Она нагнулась, пошарила под юбкой и нашла кошелек, сперва положила его на колено, порылась в нем, а потом, словно разозлившись сама на себя, пошуршала бумажками, опять их куда-то упрятала, затем высыпала на ладонь мелочь, покопалась в ней... Тут я, недолго думая, просунул руку сквозь дощатый забор, пальцы мои подскочили, и я хвать у нее с ладони металлическую пятикронку.
— Негодник! Я хотела дать крону.
— Значит, пять раз дали! Новый снежок выпал! Вчера, кажись, я и не ел, да и нынче во рту ничего не было, может, я эти пять крон и заслужил...
Вхожу в корчму. Есть ли у меня деньги или нет, корчмарь, когда пиво имеется, всегда подносит мне кружечку, пусть и не очень большую. Ну а сейчас я и вовсе при деньгах. Корчма пустая, селяне, даже те, у которых водится монета, вряд ли ходят по будням до обеда в корчму. Кто ж работать будет на них?
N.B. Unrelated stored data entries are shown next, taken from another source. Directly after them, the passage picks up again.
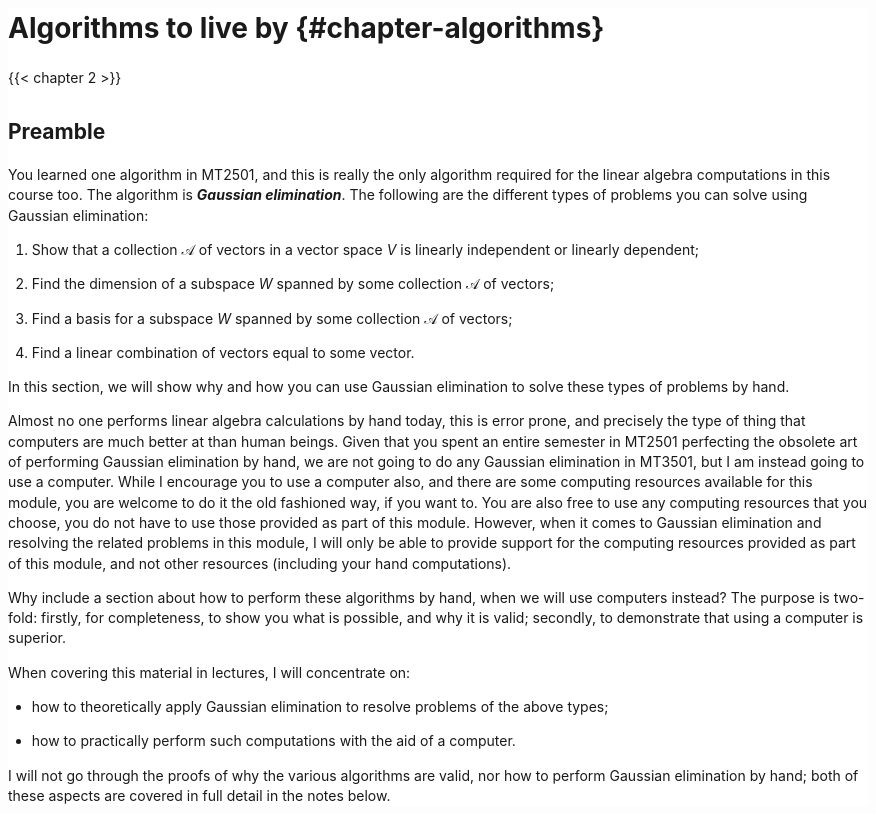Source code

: # Algorithms to live by {#chapter-algorithms}
{{< chapter 2 >}}

## Preamble

You learned one algorithm in MT2501, and this is really the only
algorithm required for the linear algebra computations in this course
too. The algorithm is ***Gaussian elimination***. The following are the
different types of problems you can solve using Gaussian elimination:

1.  Show that a collection $\mathscr{A}$ of vectors in a vector space
    $V$ is linearly independent or linearly dependent;

2.  Find the dimension of a subspace $W$ spanned by some collection
    $\mathscr{A}$ of vectors;

3.  Find a basis for a subspace $W$ spanned by some collection
    $\mathscr{A}$ of vectors;

4.  Find a linear combination of vectors equal to some vector.

In this section, we will show why and how you can use Gaussian
elimination to solve these types of problems by hand.

Almost no one performs linear algebra calculations by hand today, this
is error prone, and precisely the type of thing that computers are much
better at than human beings. Given that you spent an entire semester in
MT2501 perfecting the obsolete art of performing Gaussian elimination by
hand, we are not going to do any Gaussian elimination in MT3501, but I
am instead going to use a computer. While I encourage you to use a
computer also, and there are some computing resources available for this
module, you are welcome to do it the old fashioned way, if you want to.
You are also free to use any computing resources that you choose, you do
not have to use those provided as part of this module. However, when it
comes to Gaussian elimination and resolving the related problems in this
module, I will only be able to provide support for the computing
resources provided as part of this module, and not other resources
(including your hand computations).

Why include a section about how to perform these algorithms by hand,
when we will use computers instead? The purpose is two-fold: firstly,
for completeness, to show you what is possible, and why it is valid;
secondly, to demonstrate that using a computer is superior.

When covering this material in lectures, I will concentrate on:

-   how to theoretically apply Gaussian elimination to resolve problems
    of the above types;

-   how to practically perform such computations with the aid of a
    computer.

I will not go through the proofs of why the various algorithms are
valid, nor how to perform Gaussian elimination by hand; both of these
aspects are covered in full detail in the notes below.
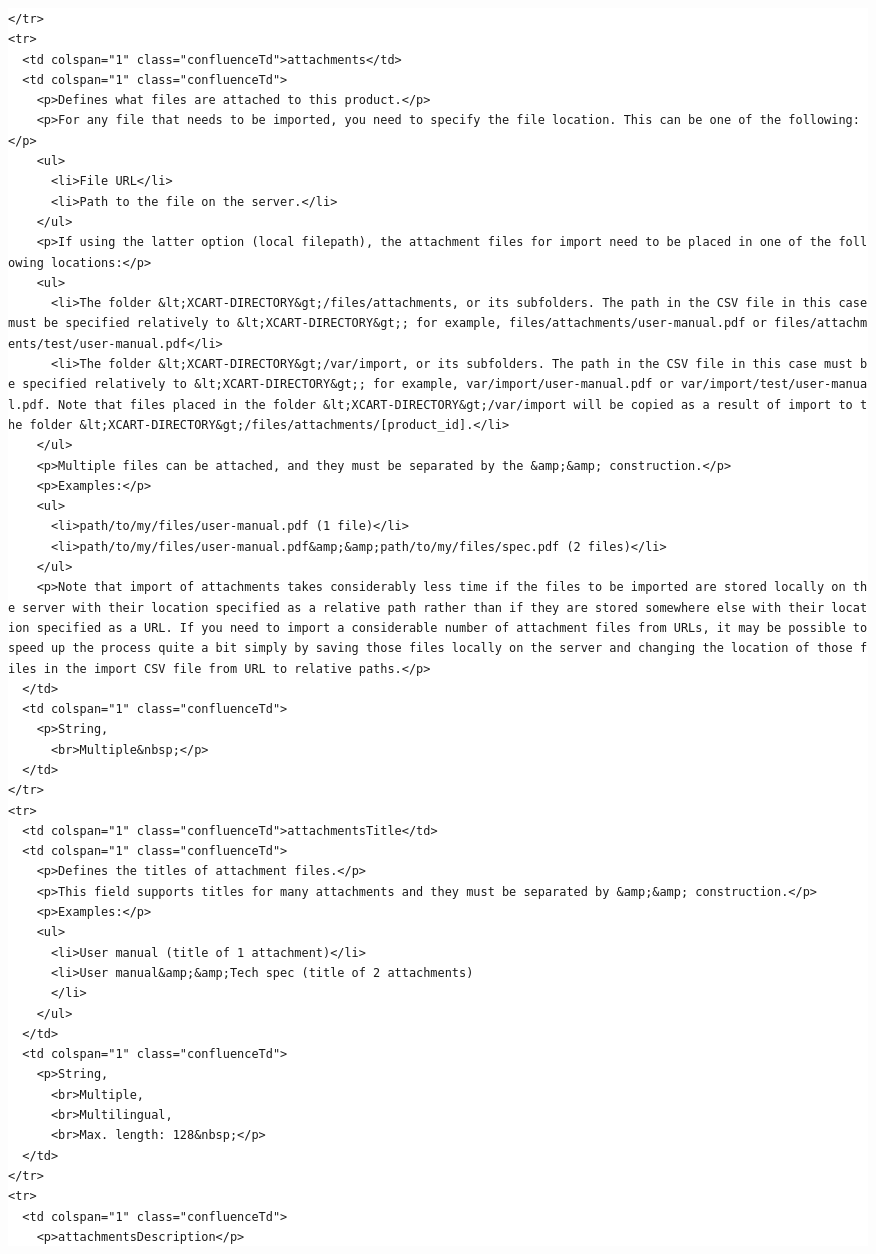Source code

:     </tr>
    <tr>
      <td colspan="1" class="confluenceTd">attachments</td>
      <td colspan="1" class="confluenceTd">
        <p>Defines what files are attached to this product.</p>
        <p>For any file that needs to be imported, you need to specify the file location. This can be one of the following:</p>
        <ul>
          <li>File URL</li>
          <li>Path to the file on the server.</li>
        </ul>  
        <p>If using the latter option (local filepath), the attachment files for import need to be placed in one of the following locations:</p>
        <ul>
          <li>The folder &lt;XCART-DIRECTORY&gt;/files/attachments, or its subfolders. The path in the CSV file in this case must be specified relatively to &lt;XCART-DIRECTORY&gt;; for example, files/attachments/user-manual.pdf or files/attachments/test/user-manual.pdf</li>
          <li>The folder &lt;XCART-DIRECTORY&gt;/var/import, or its subfolders. The path in the CSV file in this case must be specified relatively to &lt;XCART-DIRECTORY&gt;; for example, var/import/user-manual.pdf or var/import/test/user-manual.pdf. Note that files placed in the folder &lt;XCART-DIRECTORY&gt;/var/import will be copied as a result of import to the folder &lt;XCART-DIRECTORY&gt;/files/attachments/[product_id].</li>
        </ul>
        <p>Multiple files can be attached, and they must be separated by the &amp;&amp; construction.</p>
        <p>Examples:</p>
        <ul>
          <li>path/to/my/files/user-manual.pdf (1 file)</li>
          <li>path/to/my/files/user-manual.pdf&amp;&amp;path/to/my/files/spec.pdf (2 files)</li>
        </ul>
        <p>Note that import of attachments takes considerably less time if the files to be imported are stored locally on the server with their location specified as a relative path rather than if they are stored somewhere else with their location specified as a URL. If you need to import a considerable number of attachment files from URLs, it may be possible to speed up the process quite a bit simply by saving those files locally on the server and changing the location of those files in the import CSV file from URL to relative paths.</p>
      </td>
      <td colspan="1" class="confluenceTd">
        <p>String,
          <br>Multiple&nbsp;</p>
      </td>
    </tr>
    <tr>
      <td colspan="1" class="confluenceTd">attachmentsTitle</td>
      <td colspan="1" class="confluenceTd">
        <p>Defines the titles of attachment files.</p>
        <p>This field supports titles for many attachments and they must be separated by &amp;&amp; construction.</p>
        <p>Examples:</p>
        <ul>
          <li>User manual (title of 1 attachment)</li>
          <li>User manual&amp;&amp;Tech spec (title of 2 attachments)
          </li>
        </ul>
      </td>
      <td colspan="1" class="confluenceTd">
        <p>String,
          <br>Multiple,
          <br>Multilingual,
          <br>Max. length: 128&nbsp;</p>
      </td>
    </tr>
    <tr>
      <td colspan="1" class="confluenceTd">
        <p>attachmentsDescription</p>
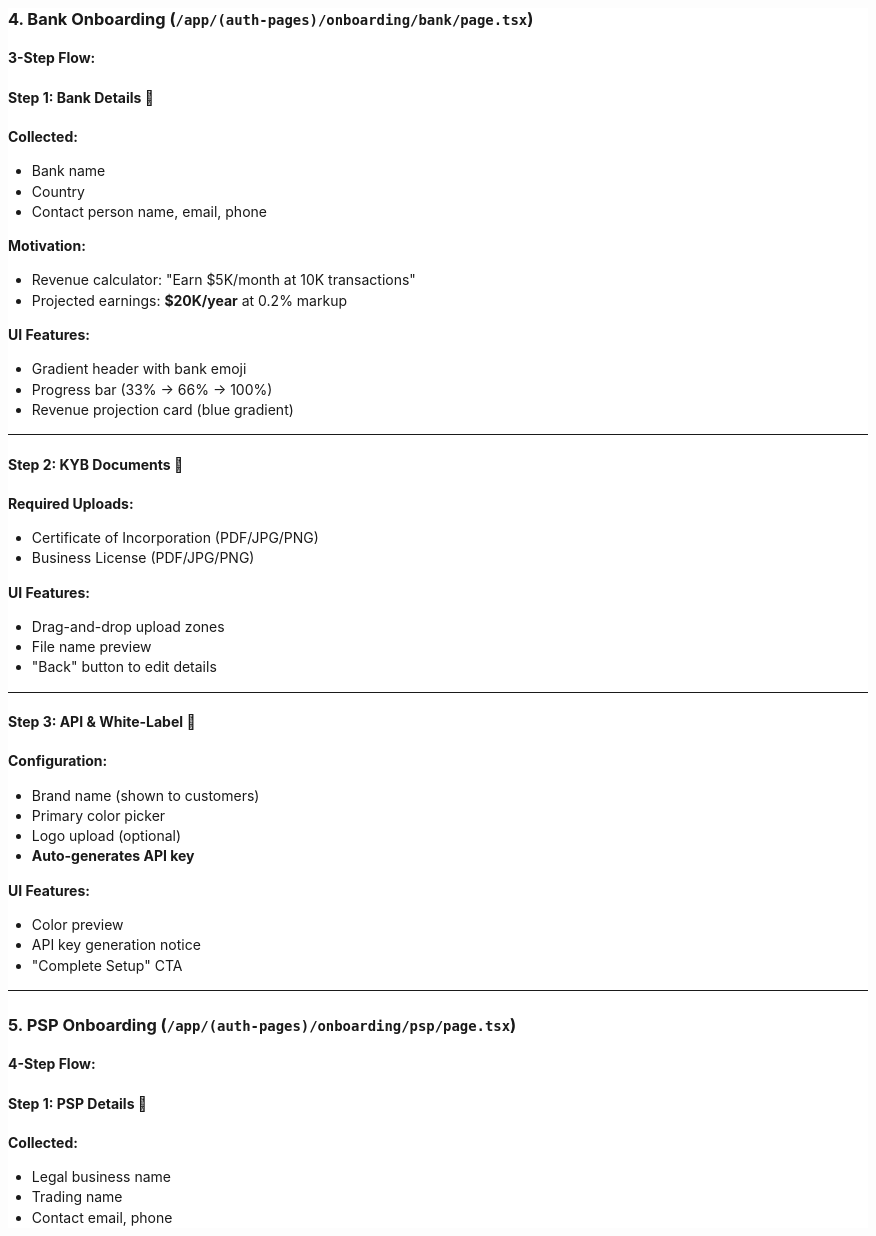 
### **4. Bank Onboarding** (`/app/(auth-pages)/onboarding/bank/page.tsx`)

**3-Step Flow:**

#### **Step 1: Bank Details** 🏦
**Collected:**
- Bank name
- Country
- Contact person name, email, phone

**Motivation:**
- Revenue calculator: "Earn $5K/month at 10K transactions"
- Projected earnings: **$20K/year** at 0.2% markup

**UI Features:**
- Gradient header with bank emoji
- Progress bar (33% → 66% → 100%)
- Revenue projection card (blue gradient)

---

#### **Step 2: KYB Documents** 📄
**Required Uploads:**
- Certificate of Incorporation (PDF/JPG/PNG)
- Business License (PDF/JPG/PNG)

**UI Features:**
- Drag-and-drop upload zones
- File name preview
- "Back" button to edit details

---

#### **Step 3: API & White-Label** 🎨
**Configuration:**
- Brand name (shown to customers)
- Primary color picker
- Logo upload (optional)
- **Auto-generates API key**

**UI Features:**
- Color preview
- API key generation notice
- "Complete Setup" CTA

---

### **5. PSP Onboarding** (`/app/(auth-pages)/onboarding/psp/page.tsx`)

**4-Step Flow:**

#### **Step 1: PSP Details** 💸
**Collected:**
- Legal business name
- Trading name
- Contact email, phone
За одним из длинных зеленых столов сидел командир. Пожалуй, его-то я и искал. Перед ним лежал развернутый кулек, он что-то выбирал из него. Судя по запаху, это была рыба. Я это понял, когда сел через два стола от него, нет, верней, еще когда проходил мимо. И я не ошибся: он действительно ел рыбу. Наверно, я ему даже немножко завидовал или, может, просто меня брало любопытство, где он ее раздобыл. Я сел и прежде, чем отставить, прислонить к лавке костыли, поднял руку с вытянутыми двумя пальцами, указательным и средним — так приветствуют, дело известное, друг друга солдаты на фронте, когда, сменяясь на посту или в окопе, по-товарищески дают понять, обычно только взглядом, что они солдаты и что должны вновь и вновь сменяться, а стало быть, выживи или погибни они, все равно придет кто-то другой, и снова будет так или этак...
Однако на приветствие мое он не ответил. Он ел рыбу, копался в ней пальцами, словно бы даже не замечая того, что я вошел. Ничего бы и не случилось, будь где-то рядом корчмарь, но тот куда-то запропастился, а другого, с кем можно было бы завязать разговор, поблизости не оказалось. Должно быть, мне просто не повезло. Сызмала у меня в характере заводить с людьми разговоры, и если я где- то задерживаюсь и не вижу поблизости друга, я стараюсь отыскать его, не то убираюсь прочь.
Я сел. А поскольку я всегда уверен во всем и привык считать, что могу из недруга сделать друга, я улыбнулся и командиру, о котором уже успел узнать, что он австрияк. Улыбнулся я почти что добросердечно и, только заговорив, вроде почувствовал, что горю желанием оскорбить его, что, пожалуй, даже искал его ради этого:
— Приятного аппетита! Как дела? Все хуже и хуже, Велосипедики как, все еще служат? В свое время вы, случаем, гонщиком не были? Я-то ведь когда-то служил в Вене. Тогда велосипедов было поменьше. Право, пан майор, я уже только из любопытства за всем наблюдаю. Я просто так спрашиваю. Чего становится меньше? Людей или велосипедов?
Я выдал все это на австрийском, а может, на венском или прешпоркском немецком наречии. По-другому не обучен. Но он меня понял. А если и нет, я мог бы кой- какое словцо и добавить, но у него не было охоты со мной вступать в разговор, похоже было, что и рыбу есть пропала охота — он уже только ковырялся в ней. Меня, пожалуй, это чуть рассердило. Да, выходит, я лучше подготовился к этой встрече. Однако решил действовать осторожно, потихоньку этак постукивая, хорошенько вычеканить его, как турок медные тарелки.